Task requirements →
Every line from the one holding "بازگشت به بالا" through the one holding "de Performanță (COP)" in the data below must be returned exactly, both ends included, with pictures left out and nothing else added.

[Data records]
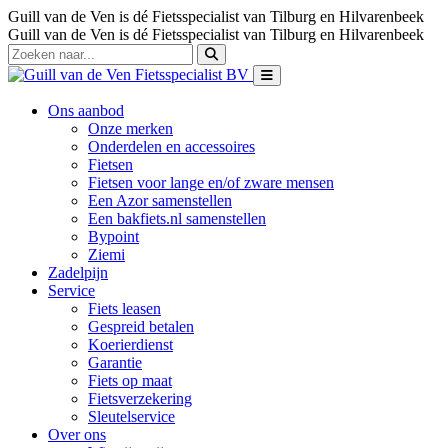
Guill van de Ven is dé Fietsspecialist van Tilburg en Hilvarenbeek
Guill van de Ven is dé Fietsspecialist van Tilburg en Hilvarenbeek
Ons aanbod
Onze merken
Onderdelen en accessoires
Fietsen
Fietsen voor lange en/of zware mensen
Een Azor samenstellen
Een bakfiets.nl samenstellen
Bypoint
Ziemi
Zadelpijn
Service
Fiets leasen
Gespreid betalen
Koerierdienst
Garantie
Fiets op maat
Fietsverzekering
Sleutelservice
Over ons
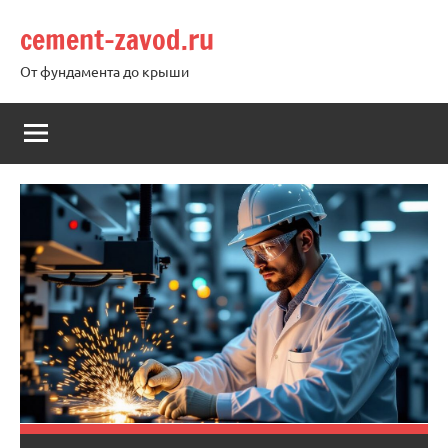
Перейти
cement-zavod.ru
к
содержимому
От фундамента до крыши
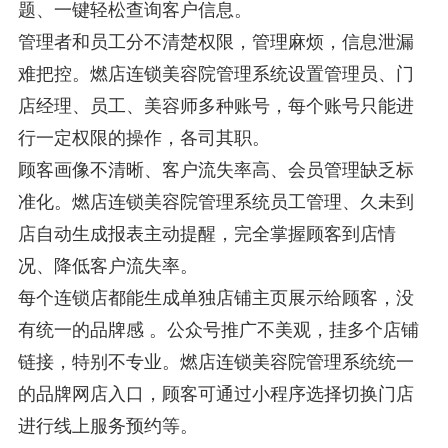
题、一键轻松查询客户信息。
管理者和员工分不清楚权限，管理麻烦，信息泄漏
难把控。燃店连锁美容院管理系统设置管理员、门
店经理、员工、美容师多种账号，每个账号只能进
行一定权限的操作，各司其职。
顾客画像不清晰、客户流失率高、会员管理缺乏标
准化。燃店连锁美容院管理系统员工管理、久未到
店自动生成报表主动提醒，完全掌握顾客到店情
况、降低客户流失率。
每个连锁店都能生成单独店铺主页展示给顾客，没
有统一的品牌感 。公众号推广不美观，挂多个店铺
链接，特别不专业。燃店连锁美容院管理系统统一
的品牌网店入口，顾客可通过小程序选择切换门店
进行线上服务预约等。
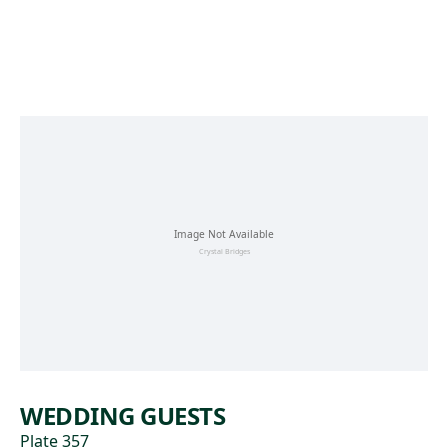
Skip to main content
WEDDING GUESTS
Plate 357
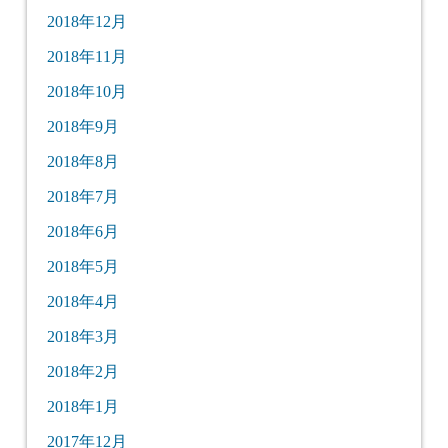
2018年12月
2018年11月
2018年10月
2018年9月
2018年8月
2018年7月
2018年6月
2018年5月
2018年4月
2018年3月
2018年2月
2018年1月
2017年12月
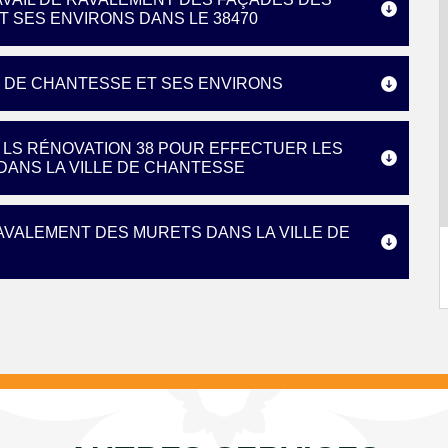
T SES ENVIRONS DANS LE 38470
E DE CHANTESSE ET SES ENVIRONS
 LS RÉNOVATION 38 POUR EFFECTUER LES
ANS LA VILLE DE CHANTESSE
AVALEMENT DES MURETS DANS LA VILLE DE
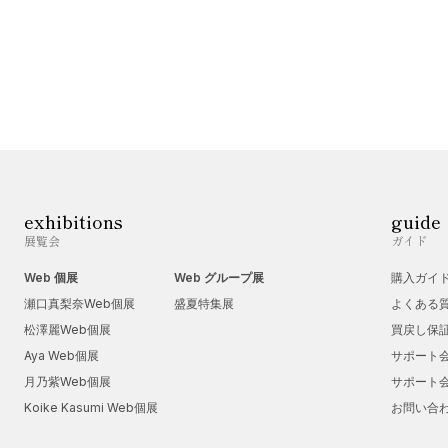
exhibitions
guide
展覧会
ガイド
Web 個展
Web グループ展
購入ガイ
瀬口真梨奈Web個展
盛夏特集展
よくある
松澤麗Web個展
買戻し保
Aya Web個展
サポート
月乃紫Web個展
サポート
Koike Kasumi Web個展
お問い合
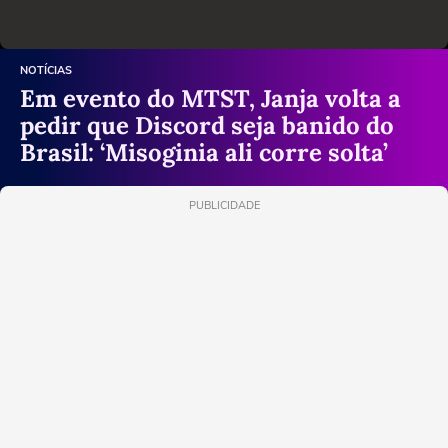
NOTÍCIAS
Em evento do MTST, Janja volta a
pedir que Discord seja banido do
Brasil: ‘Misoginia ali corre solta’
PUBLICIDADE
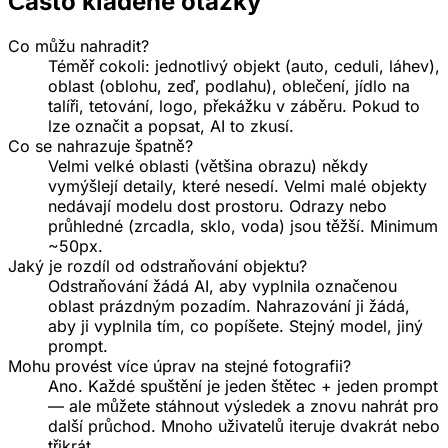
Často kladené otázky
Co můžu nahradit?
Téměř cokoli: jednotlivý objekt (auto, ceduli, láhev),
oblast (oblohu, zeď, podlahu), oblečení, jídlo na
talíři, tetování, logo, překážku v záběru. Pokud to
lze označit a popsat, AI to zkusí.
Co se nahrazuje špatně?
Velmi velké oblasti (většina obrazu) někdy
vymýšlejí detaily, které nesedí. Velmi malé objekty
nedávají modelu dost prostoru. Odrazy nebo
průhledné (zrcadla, sklo, voda) jsou těžší. Minimum
~50px.
Jaký je rozdíl od odstraňování objektu?
Odstraňování žádá AI, aby vyplnila označenou
oblast prázdným pozadím. Nahrazování ji žádá,
aby ji vyplnila tím, co popíšete. Stejný model, jiný
prompt.
Mohu provést více úprav na stejné fotografii?
Ano. Každé spuštění je jeden štětec + jeden prompt
— ale můžete stáhnout výsledek a znovu nahrát pro
další průchod. Mnoho uživatelů iteruje dvakrát nebo
třikrát.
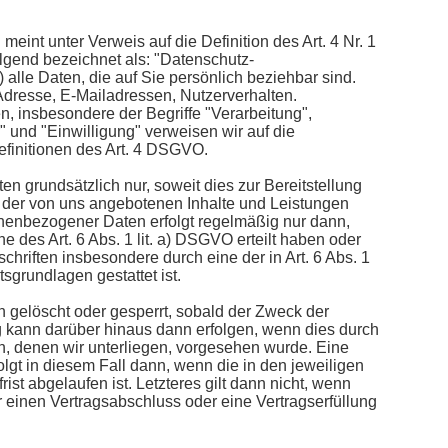
eint unter Verweis auf die Definition des Art. 4 Nr. 1
lgend bezeichnet als: "Datenschutz-
lle Daten, die auf Sie persönlich beziehbar sind.
Adresse, E-Mailadressen, Nutzerverhalten.
ten, insbesondere der Begriffe "Verarbeitung",
r" und "Einwilligung" verweisen wir auf die
efinitionen des Art. 4 DSGVO.
 grundsätzlich nur, soweit dies zur Bereitstellung
 der von uns angebotenen Inhalte und Leistungen
sonenbezogener Daten erfolgt regelmäßig nur dann,
e des Art. 6 Abs. 1 lit. a) DSGVO erteilt haben oder
chriften insbesondere durch eine der in Art. 6 Abs. 1
tsgrundlagen gestattet ist.
gelöscht oder gesperrt, sobald der Zweck der
g kann darüber hinaus dann erfolgen, wenn dies durch
en, denen wir unterliegen, vorgesehen wurde. Eine
lgt in diesem Fall dann, wenn die in den jeweiligen
ist abgelaufen ist. Letzteres gilt dann nicht, wenn
 einen Vertragsabschluss oder eine Vertragserfüllung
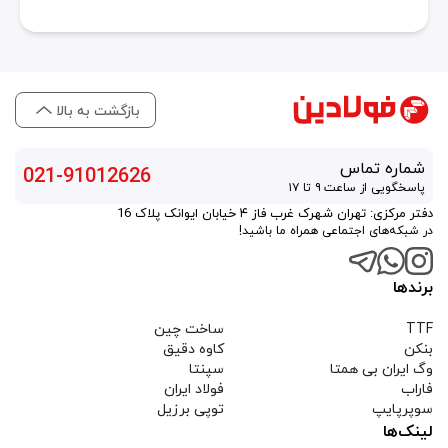
بازگشت به بالا
شماره تماس
021-91012626
پاسخگویی از ساعت ۹ تا ۱۷
دفتر مرکزی: تهران شهرک غرب فاز ۴ خیابان ایوانک پلاک 16
در شبکه‌های اجتماعی همراه ما باشید!
برندها
TTF
ساخت چین
بنکن
کاوه دقیق
وگ ایران بی همتا
سپنتا
فاراب
فولاد ایران
سوپرپایپ
توپی برزیل
لینک‌ها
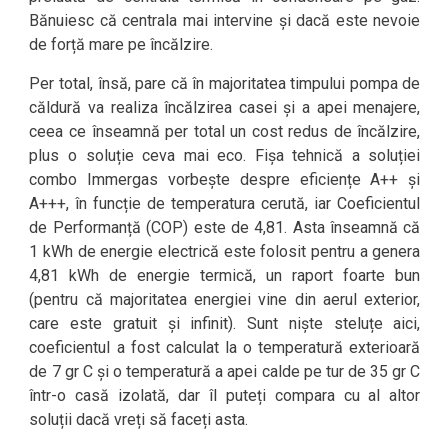
Bănuiesc că centrala mai intervine și dacă este nevoie
de forță mare pe încălzire.
Per total, însă, pare că în majoritatea timpului pompa de
căldură va realiza încălzirea casei și a apei menajere,
ceea ce înseamnă per total un cost redus de încălzire,
plus o soluție ceva mai eco. Fișa tehnică a soluției
combo Immergas vorbește despre eficiențe A++ și
A+++, în funcție de temperatura cerută, iar Coeficientul
de Performanță (COP) este de 4,81. Asta înseamnă că
1 kWh de energie electrică este folosit pentru a genera
4,81 kWh de energie termică, un raport foarte bun
(pentru că majoritatea energiei vine din aerul exterior,
care este gratuit și infinit). Sunt niște steluțe aici,
coeficientul a fost calculat la o temperatură exterioară
de 7 gr C și o temperatură a apei calde pe tur de 35 gr C
într-o casă izolată, dar îl puteți compara cu al altor
soluții dacă vreți să faceți asta.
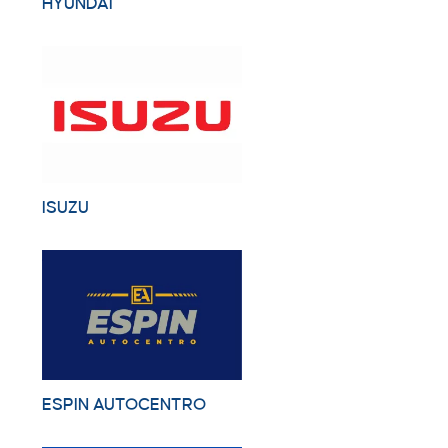
HYUNDAI
ISUZU
ESPIN AUTOCENTRO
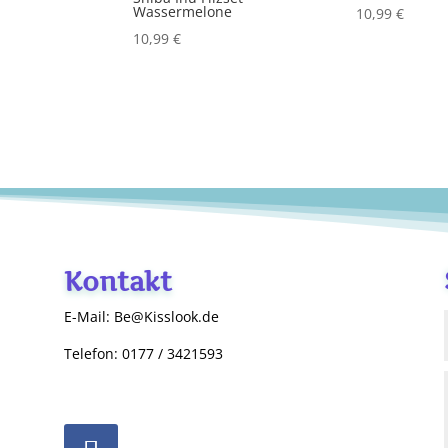
Wassermelone
10,99
€
10,99
€
Kontakt
E-Mail: Be@Kisslook.de
Telefon: 0177 / 3421593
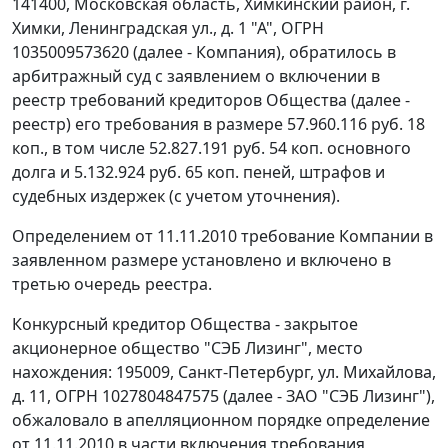
141400, Московская область, Химкинский район, г.
Химки, Ленинградская ул., д. 1 "А", ОГРН
1035009573620 (далее - Компания), обратилось в
арбитражный суд с заявлением о включении в
реестр требований кредиторов Общества (далее -
реестр) его требования в размере 57.960.116 руб. 18
коп., в том числе 52.827.191 руб. 54 коп. основного
долга и 5.132.924 руб. 65 коп. пеней, штрафов и
судебных издержек (с учетом уточнения).
Определением от 11.11.2010 требование Компании в
заявленном размере установлено и включено в
третью очередь реестра.
Конкурсный кредитор Общества - закрытое
акционерное общество "СЭБ Лизинг", место
нахождения: 195009, Санкт-Петербург, ул. Михайлова,
д. 11, ОГРН 1027804847575 (далее - ЗАО "СЭБ Лизинг"),
обжаловало в апелляционном порядке определение
от 11.11.2010 в части включения требования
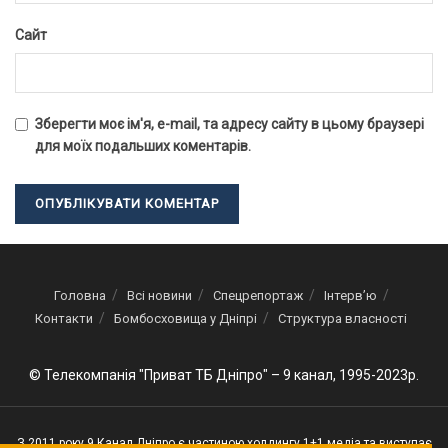
Сайт
Зберегти моє ім'я, e-mail, та адресу сайту в цьому браузері
для моїх подальших коментарів.
Головна
Всі новини
Спецрепортаж
Інтерв’ю
Контакти
Бомбосховища у Дніпрі
Структура власності
© Телекомпанія "Приват ТБ Дніпро" – 9 канал, 1995-2023р.
З 2011 року 9 Канал Дніпро є частиною холдингу 1+1 медіа та виступає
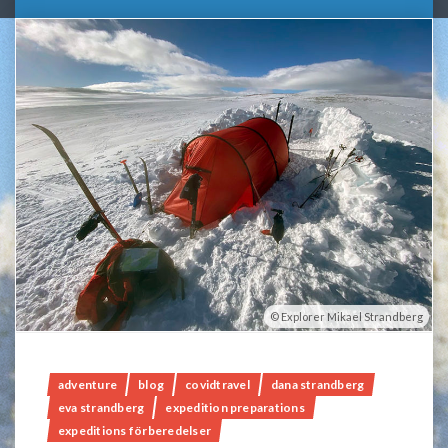
Explorer Mikael Strandberg
adventure
blog
covidtravel
dana strandberg
eva strandberg
expedition preparations
expeditions förberedelser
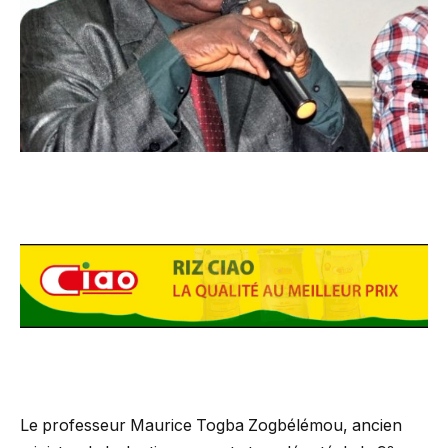
Le professeur Maurice Togba Zogbélémou, ancien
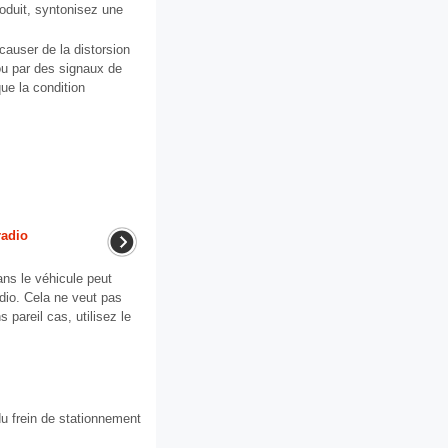
produit, syntonisez une
causer de la distorsion
 ou par des signaux de
ue la condition
radio
dans le véhicule peut
adio. Cela ne veut pas
 pareil cas, utilisez le
 frein de stationnement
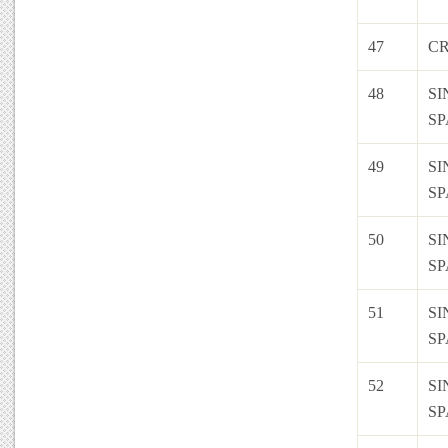
47
C
48
SI
S
49
SI
S
50
SI
S
51
SI
S
52
SI
S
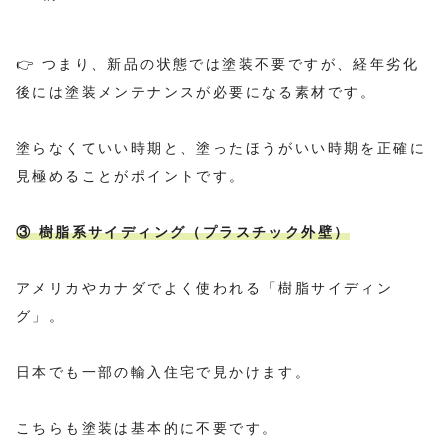
👉 つまり、新品の状態では塗装不要ですが、経年劣化
後には塗装メンテナンスが必要になる素材です。
塗らなくていい時期と、塗ったほうがいい時期を正確に
見極めることがポイントです。
③ 樹脂系サイディング（プラスチック外壁）
アメリカやカナダでよく使われる「樹脂サイディン
グ」。
日本でも一部の輸入住宅で見かけます。
こちらも塗装は基本的に不要です。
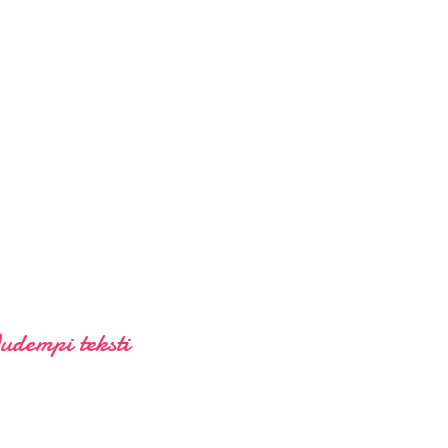
udempi teksti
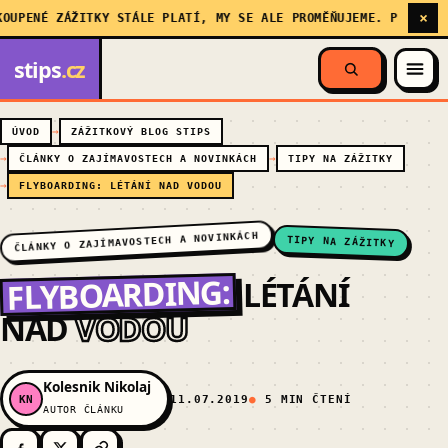
×
É ZÁŽITKY STÁLE PLATÍ, MY SE ALE PROMĚŇUJEME. PŘEČTĚTE SI V
stips
.cz
ÚVOD
ZÁŽITKOVÝ BLOG STIPS
ČLÁNKY O ZAJÍMAVOSTECH A NOVINKÁCH
TIPY NA ZÁŽITKY
FLYBOARDING: LÉTÁNÍ NAD VODOU
ČLÁNKY O ZAJÍMAVOSTECH A NOVINKÁCH
TIPY NA ZÁŽITKY
FLYBOARDING:
LÉTÁNÍ
NAD
VODOU
Kolesnik Nikolaj
KN
11.07.2019
5 MIN ČTENÍ
AUTOR ČLÁNKU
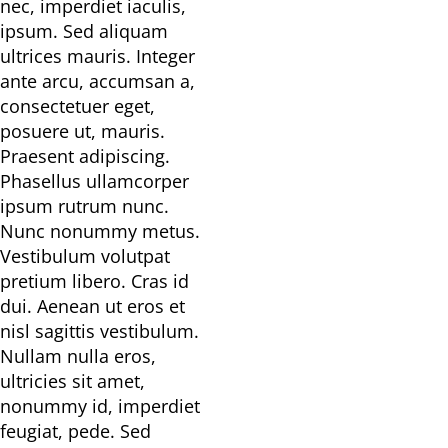
nec, imperdiet iaculis,
ipsum. Sed aliquam
ultrices mauris. Integer
ante arcu, accumsan a,
consectetuer eget,
posuere ut, mauris.
Praesent adipiscing.
Phasellus ullamcorper
ipsum rutrum nunc.
Nunc nonummy metus.
Vestibulum volutpat
pretium libero. Cras id
dui. Aenean ut eros et
nisl sagittis vestibulum.
Nullam nulla eros,
ultricies sit amet,
nonummy id, imperdiet
feugiat, pede. Sed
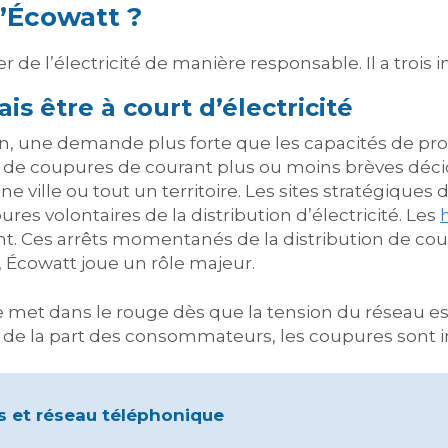
 d’Écowatt ?
 l’électricité de manière responsable. Il a trois i
s être à court d’électricité
, une demande plus forte que les capacités de pro
git de coupures de courant plus ou moins brèves déc
e ville ou tout un territoire. Les sites stratégiques
s volontaires de la distribution d’électricité. Les
t. Ces arrêts momentanés de la distribution de cou
r, Écowatt joue un rôle majeur.
e se met dans le rouge dès que la tension du réseau 
te de la part des consommateurs, les coupures sont i
s et réseau téléphonique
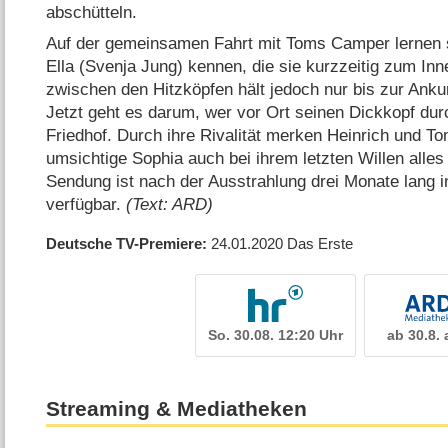
abschütteln.
Auf der gemeinsamen Fahrt mit Toms Camper lernen s
Ella (Svenja Jung) kennen, die sie kurzzeitig zum Inn
zwischen den Hitzköpfen hält jedoch nur bis zur Ankun
Jetzt geht es darum, wer vor Ort seinen Dickkopf dur
Friedhof. Durch ihre Rivalität merken Heinrich und To
umsichtige Sophia auch bei ihrem letzten Willen alles 
Sendung ist nach der Ausstrahlung drei Monate lang 
verfügbar.
(Text: ARD)
Deutsche TV-Premiere
24.01.2020
Das Erste
So. 30.08. 12:20 Uhr
ab 30.8.
Streaming & Mediatheken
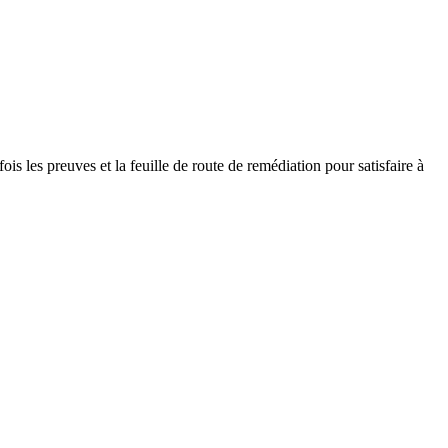
is les preuves et la feuille de route de remédiation pour satisfaire à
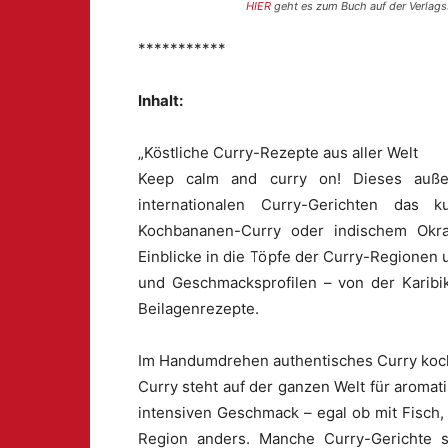
HIER
geht es zum Buch auf der Verlags
***********
Inhalt:
„Köstliche Curry-Rezepte aus aller Welt
Keep calm and curry on! Dieses außer
internationalen Curry-Gerichten das 
Kochbananen-Curry oder indischem Okra-
Einblicke in die Töpfe der Curry-Regionen
und Geschmacksprofilen – von der Karibik
Beilagenrezepte.
Im Handumdrehen authentisches Curry ko
Curry steht auf der ganzen Welt für aromat
intensiven Geschmack – egal ob mit Fisch
Region anders. Manche Curry-Gerichte si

Response for this exercise →
بازگشت به بالا
شماره تماس
021-91012626
پاسخگویی از ساعت ۹ تا ۱۷
دفتر مرکزی: تهران شهرک غرب فاز ۴ خیابان ایوانک پلاک 16
در شبکه‌های اجتماعی همراه ما باشید!
برندها
TTF
ساخت چین
بنکن
کاوه دقیق
وگ ایران بی همتا
سپنتا
فاراب
فولاد ایران
سوپرپایپ
توپی برزیل
لینک‌ها
Bănuiesc că centrala mai intervine și dacă este nevoie
de forță mare pe încălzire.
Per total, însă, pare că în majoritatea timpului pompa de
căldură va realiza încălzirea casei și a apei menajere,
ceea ce înseamnă per total un cost redus de încălzire,
plus o soluție ceva mai eco. Fișa tehnică a soluției
combo Immergas vorbește despre eficiențe A++ și
A+++, în funcție de temperatura cerută, iar Coeficientul
de Performanță (COP) este de 4,81. Asta înseamnă că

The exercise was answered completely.